> **Problem to solve**:
Report each line of the material below that contains the string "милосрђа", copying every such line in full.

_ _ _ _

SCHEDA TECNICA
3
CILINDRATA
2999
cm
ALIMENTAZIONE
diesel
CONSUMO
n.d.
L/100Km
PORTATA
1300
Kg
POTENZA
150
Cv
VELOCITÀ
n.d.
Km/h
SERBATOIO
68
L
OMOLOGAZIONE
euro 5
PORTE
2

_ _ _ _

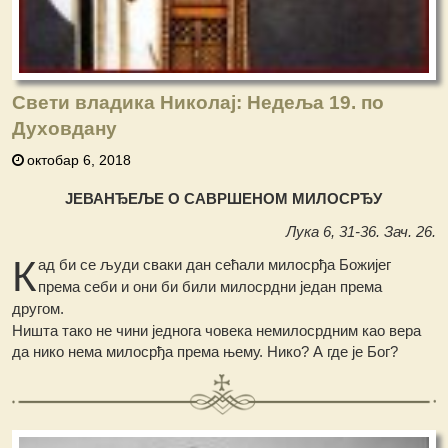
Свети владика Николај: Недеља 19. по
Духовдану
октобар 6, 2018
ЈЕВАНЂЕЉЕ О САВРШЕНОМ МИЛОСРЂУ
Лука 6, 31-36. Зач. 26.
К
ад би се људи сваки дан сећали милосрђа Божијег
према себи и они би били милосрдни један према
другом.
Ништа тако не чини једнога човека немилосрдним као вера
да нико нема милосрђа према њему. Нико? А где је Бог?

_ _ _ _

> **Solved exercise**:
ад би се људи сваки дан сећали милосрђа Божијег
да нико нема милосрђа према њему. Нико? А где је Бог?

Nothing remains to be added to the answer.